Tri-State Provider To JMEC Proposes 6.36% Rate Increase

JMEC News:

ESPAÑOLA — Tri-State Generation & Transmission Association, Inc. (Tri-State), has submitted a filing to the Federal Energy Regulatory Commission (FERC) for a rate increase of 6.36 percent. Tri-State is the wholesale electricity provider to Jemez Mountains Electric Cooperative, Inc. (JMEC).

If the rate request is approved, the increase would go into effect Jan. 1, 2024, and apply to JMEC members’ power cost only. For the average JMEC residential user of about 650 kWh per month, that increase would equal about 3.5 percent or $3.58 per month. Power costs are a pass-through cost from Tri-State to JMEC’s members and not marked up by JMEC.

Tri-State has not increased its wholesale rate for its 42-member electric cooperatives in seven years, with the wholesale rate flat from 2017 into 2021, and then reduced a total of 4 percent in March of 2021 and 2022, remaining lower in 2023. Tri-State expects a ruling on the rate request from the FERC within 60 days. 

About Jemez Mountains Electric Cooperative, Inc.

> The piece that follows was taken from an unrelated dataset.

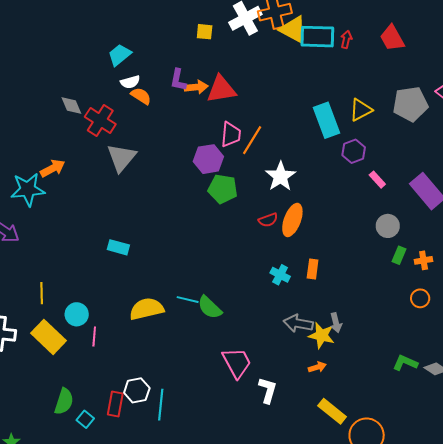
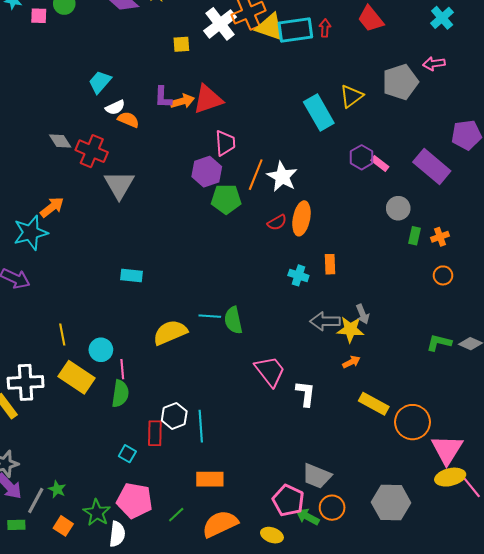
orange line: (252, 140) -> (256, 175), moved
purple hexagon: (354, 151) -> (362, 157), moved
green semicircle: (210, 307) -> (233, 320), turned 44
green semicircle: (64, 401) -> (120, 394), moved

Incorporated in 1948, Jemez Mountains Electric Cooperative, Inc. (JMEC) serves more than 27,500 members and consumers in five northern New Mexico counties – McKinley, Rio Arriba, San Juan, Sandoval, Santa Fe – in three service districts – Española, Jemez Springs, Cuba – spread out over 7,000 square miles and 4,142 miles of transmission and distribution lines. It is the largest electric cooperative in the state of New Mexico and includes in its territory Native American lands including those of the Jicarilla Apache Nation, The Navajo Nation as well as the pueblos of Jemez, Nambe, Ohkay Owingeh, Pojoaque, San Ildefonso, Santa Ana, Santa Clara and Zia.